5º. El recibo original firmado por el titular de la explotación agrícola, forestal, ganadera o pesquera a que se refiere el artículo 134, apartado tres, de esta Ley.
Dos. Los documentos anteriores que no cumplan todos y cada uno de los requisitos establecidos legal y reglamentariamente no justificarán el derecho a la deducción, salvo que se produzca la correspondiente rectificación de los mismos. El derecho a la deducción de las cuotas cuyo ejercicio se justifique mediante un documento rectificativo sólo podrá efectuarse en el período impositivo en el que el empresario o profesional reciba dicho documento o en los siguientes, siempre que no haya transcurrido el plazo al que hace referencia el artículo 100 de esta Ley, sin perjuicio de lo dispuesto en el apartado dos del artículo 114 de la misma.
(…).”.
Por su parte, el artículo 100 de la Ley del Impuesto, regula la caducidad del derecho a la deducción, estableciendo, con carácter general, que “el derecho a la deducción caduca cuando el titular no lo hubiera ejercitado en los plazos y cuantías señalados en el artículo 99 de esta Ley.”.

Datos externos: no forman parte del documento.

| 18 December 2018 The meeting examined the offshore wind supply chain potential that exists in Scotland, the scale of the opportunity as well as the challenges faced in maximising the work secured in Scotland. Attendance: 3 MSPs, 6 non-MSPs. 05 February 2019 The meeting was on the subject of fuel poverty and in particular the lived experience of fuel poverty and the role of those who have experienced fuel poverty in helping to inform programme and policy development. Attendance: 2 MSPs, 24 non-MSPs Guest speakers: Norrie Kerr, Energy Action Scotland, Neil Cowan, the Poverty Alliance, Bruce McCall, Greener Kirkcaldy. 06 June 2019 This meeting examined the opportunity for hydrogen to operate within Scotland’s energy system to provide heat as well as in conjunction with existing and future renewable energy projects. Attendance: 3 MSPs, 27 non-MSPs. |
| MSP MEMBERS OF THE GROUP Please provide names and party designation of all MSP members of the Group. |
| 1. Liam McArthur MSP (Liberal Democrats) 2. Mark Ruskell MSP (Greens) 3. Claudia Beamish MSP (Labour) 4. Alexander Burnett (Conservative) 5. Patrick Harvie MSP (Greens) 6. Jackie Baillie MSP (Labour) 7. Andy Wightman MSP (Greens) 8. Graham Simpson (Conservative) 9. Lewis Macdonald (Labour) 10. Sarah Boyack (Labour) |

3.- De acuerdo con lo anterior la sociedad consultante podrá deducir las referidas cuotas soportadas, que no fueron tenidas en consideración por la Administración tributaria al no aportar el consultante el original de las facturas, cumplidos los requisitos señalados por la Ley 37/1992, siempre que no haya transcurrido el plazo de caducidad establecido en el artículo 100 de la Ley del Impuesto, anteriormente transcrito, y siempre que se cumplan los demás requisitos establecidos en el Título VIII de la Ley 37/1992 para el ejercicio del derecho a la deducción por el sujeto pasivo.
4.- Lo que comunico a Vd. con efectos vinculantes, conforme a lo dispuesto en el apartado 1 del artículo 89 de la Ley 58/2003, de 17 de diciembre, General Tributaria.